Kris Kalifatidis

Personal information
- Date of birth: 3 January 1958
- Date of death: 5 December 2025 (aged 67)
- Position: Defender

Youth career
- South Melbourne Hellas

Senior career*
- Years: Team / Apps / (Gls)
- 1975–1984: South Melbourne Hellas / 106 / (3)
- Total:  / 106 / (3)

International career
- 1978: Australia / 1 / (0)

= Kris Kalifatidis =

Australian soccer player (1958–2025)

Kris Kalifatidis (3 January 1958 – 5 December 2025) was an Australian soccer player who was a defender. He made one appearance for the Australia national team.

==Club career==
Kalifatidis played his junior football for South Melbourne before playing ten seasons for the club. He played in the state league from 1974 to 1976 and then played the National Soccer League in 1977 to 1984. He was a part of the winning 1984 South Melbourne side who won their first national league title.
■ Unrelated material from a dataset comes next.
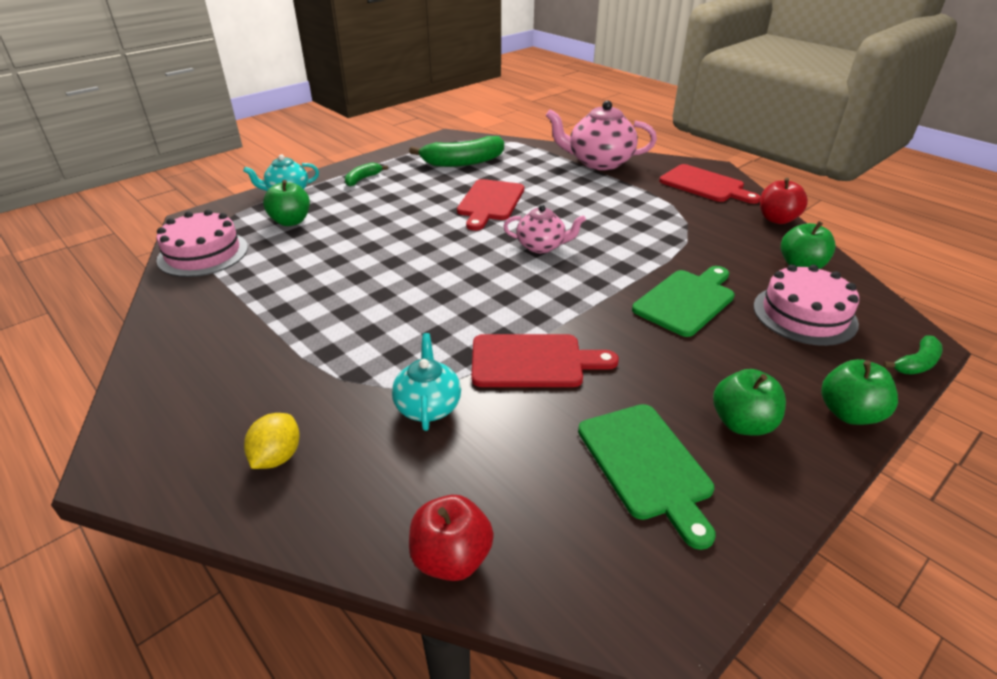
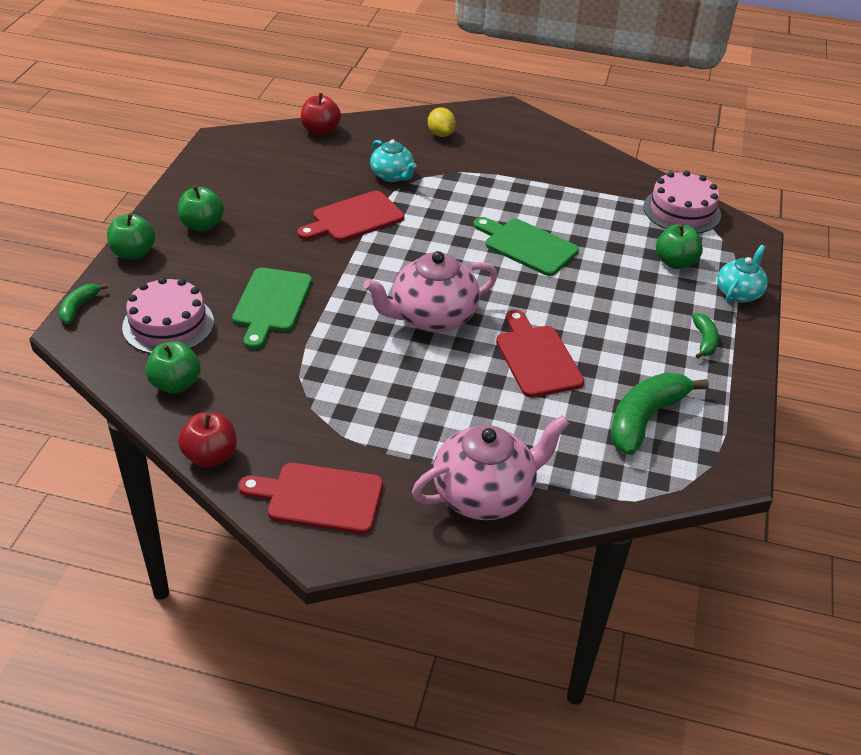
camera: 145 degrees right, 5 degrees up
(541, 246) = (432, 317): pink teapot -> pink teapot, size x1.70
(646, 465) = (251, 188): green cutting board -> green cutting board (527, 246)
He also scored the winning goal from a Jimmy Mackay corner in the final minutes of the Australia cup in 1976. By scoring volley from the 18 yard box into the top right hand corner of the net, South Melbourne beat St George of Sydney 2–1.

==International career==
Kalifatidis played one match for the Australia national team against Greece in Melbourne.

==Death==
On 8 December 2025, it was announced that Kalifatidis had died at the age of 67.